§ Records for the exercise

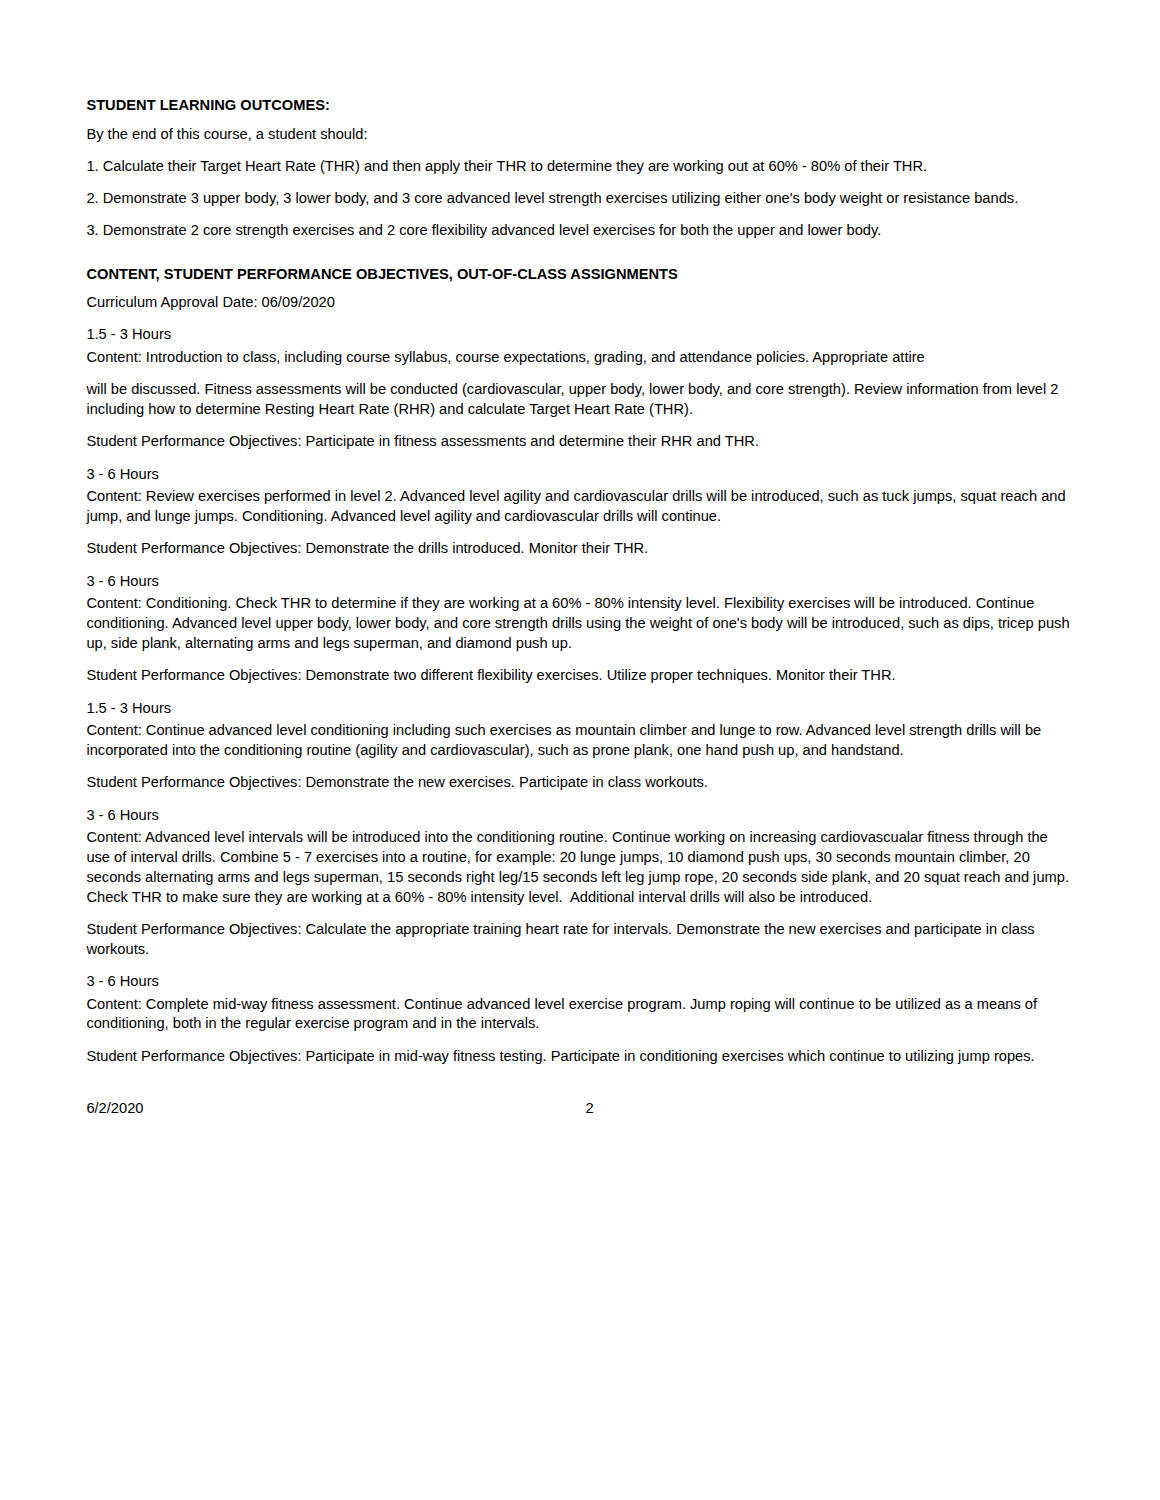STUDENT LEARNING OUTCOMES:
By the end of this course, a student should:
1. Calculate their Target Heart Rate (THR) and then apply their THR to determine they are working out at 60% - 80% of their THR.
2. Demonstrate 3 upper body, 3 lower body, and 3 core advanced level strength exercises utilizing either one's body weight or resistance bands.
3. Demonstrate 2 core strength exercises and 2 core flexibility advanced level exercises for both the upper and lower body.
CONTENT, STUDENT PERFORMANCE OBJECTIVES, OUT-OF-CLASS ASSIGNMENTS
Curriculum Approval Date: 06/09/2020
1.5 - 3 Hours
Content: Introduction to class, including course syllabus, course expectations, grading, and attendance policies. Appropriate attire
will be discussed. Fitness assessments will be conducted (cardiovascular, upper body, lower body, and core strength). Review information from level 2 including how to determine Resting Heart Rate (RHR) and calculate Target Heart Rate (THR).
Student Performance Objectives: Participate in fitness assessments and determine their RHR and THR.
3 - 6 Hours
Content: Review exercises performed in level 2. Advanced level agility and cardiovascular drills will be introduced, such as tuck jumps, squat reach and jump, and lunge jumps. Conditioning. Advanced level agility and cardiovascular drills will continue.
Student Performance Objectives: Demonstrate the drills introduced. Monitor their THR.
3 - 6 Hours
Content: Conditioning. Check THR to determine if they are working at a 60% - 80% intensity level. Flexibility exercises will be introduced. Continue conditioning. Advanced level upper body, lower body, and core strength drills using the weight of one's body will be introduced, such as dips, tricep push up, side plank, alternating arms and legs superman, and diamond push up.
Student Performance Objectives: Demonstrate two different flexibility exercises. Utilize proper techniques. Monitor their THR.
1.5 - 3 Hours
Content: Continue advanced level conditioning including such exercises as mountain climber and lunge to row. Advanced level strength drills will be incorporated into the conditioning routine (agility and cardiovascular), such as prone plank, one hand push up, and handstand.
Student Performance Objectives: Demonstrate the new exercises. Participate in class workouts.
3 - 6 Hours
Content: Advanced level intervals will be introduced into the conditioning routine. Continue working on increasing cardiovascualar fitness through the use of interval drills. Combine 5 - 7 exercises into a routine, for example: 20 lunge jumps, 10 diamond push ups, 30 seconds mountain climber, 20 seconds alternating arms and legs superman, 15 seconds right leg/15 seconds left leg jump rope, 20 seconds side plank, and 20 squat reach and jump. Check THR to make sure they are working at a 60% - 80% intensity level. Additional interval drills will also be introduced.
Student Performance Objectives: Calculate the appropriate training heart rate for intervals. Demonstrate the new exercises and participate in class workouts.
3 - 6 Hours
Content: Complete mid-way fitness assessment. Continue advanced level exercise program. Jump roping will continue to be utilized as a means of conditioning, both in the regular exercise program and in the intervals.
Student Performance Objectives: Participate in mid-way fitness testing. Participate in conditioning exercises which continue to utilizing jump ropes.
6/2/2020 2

§ Task instructions
Lines of the data above that include the string "assessments" must each be copied.

§ Problem solution
will be discussed. Fitness assessments will be conducted (cardiovascular, upper body, lower body, and core strength). Review information from level 2 including how to determine Resting Heart Rate (RHR) and calculate Target Heart Rate (THR).
Student Performance Objectives: Participate in fitness assessments and determine their RHR and THR.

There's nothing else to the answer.